• [WHAT THE TASK ASKS]:
How many of the lines below have the word "pixels" in them? The answer is that number and nothing more.

• [AVAILABLE DATA]:
━━━━━━

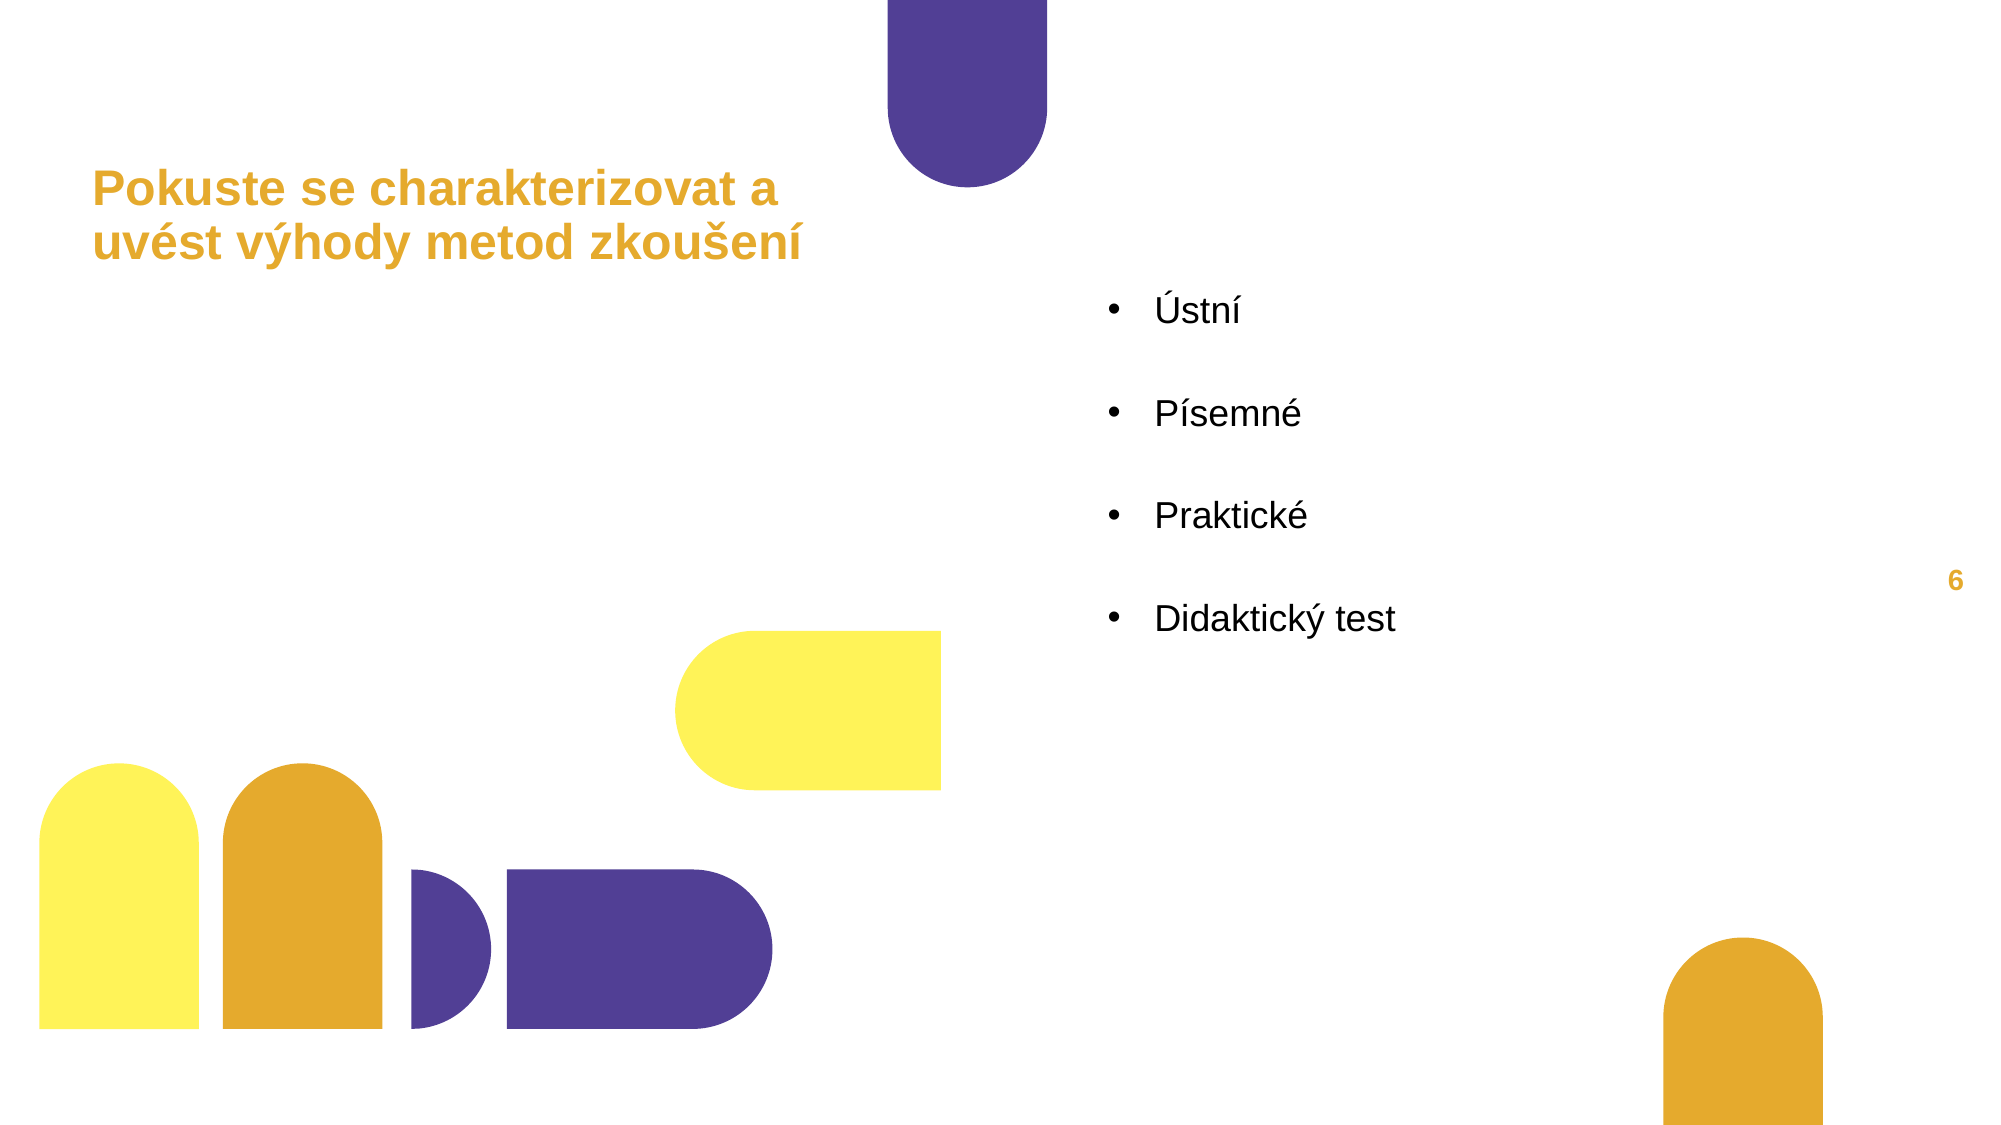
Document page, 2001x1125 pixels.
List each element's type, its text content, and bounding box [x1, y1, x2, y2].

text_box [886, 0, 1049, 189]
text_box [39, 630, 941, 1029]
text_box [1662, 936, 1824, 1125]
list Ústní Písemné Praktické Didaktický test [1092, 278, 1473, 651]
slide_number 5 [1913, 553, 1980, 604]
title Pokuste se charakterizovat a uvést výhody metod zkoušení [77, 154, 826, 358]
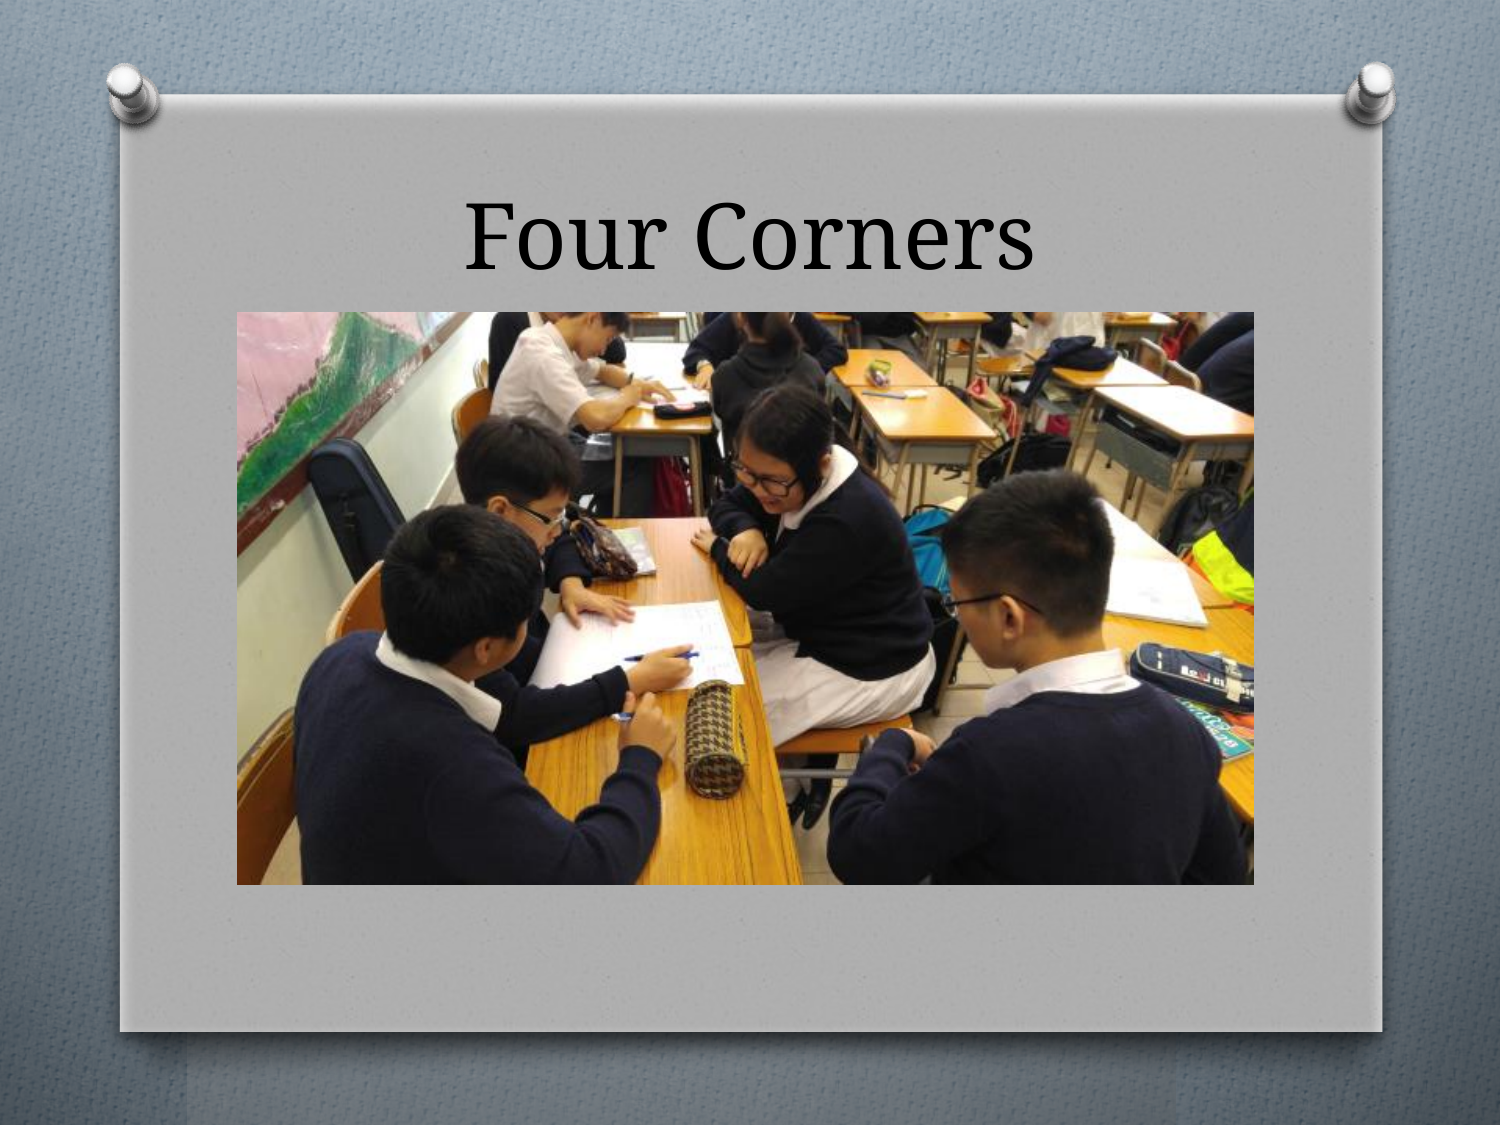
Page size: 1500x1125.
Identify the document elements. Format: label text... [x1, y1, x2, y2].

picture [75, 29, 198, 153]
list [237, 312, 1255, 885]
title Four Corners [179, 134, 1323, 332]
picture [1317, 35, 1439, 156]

━━━━━━

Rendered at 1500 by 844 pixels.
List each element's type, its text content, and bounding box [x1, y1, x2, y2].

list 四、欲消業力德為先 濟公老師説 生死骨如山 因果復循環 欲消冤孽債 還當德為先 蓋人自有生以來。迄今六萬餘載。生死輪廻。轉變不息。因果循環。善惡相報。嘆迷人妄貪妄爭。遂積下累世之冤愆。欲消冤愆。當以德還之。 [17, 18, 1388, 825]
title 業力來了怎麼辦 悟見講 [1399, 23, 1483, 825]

━━━━━━

• [RESULT FOR THIS TASK]:
2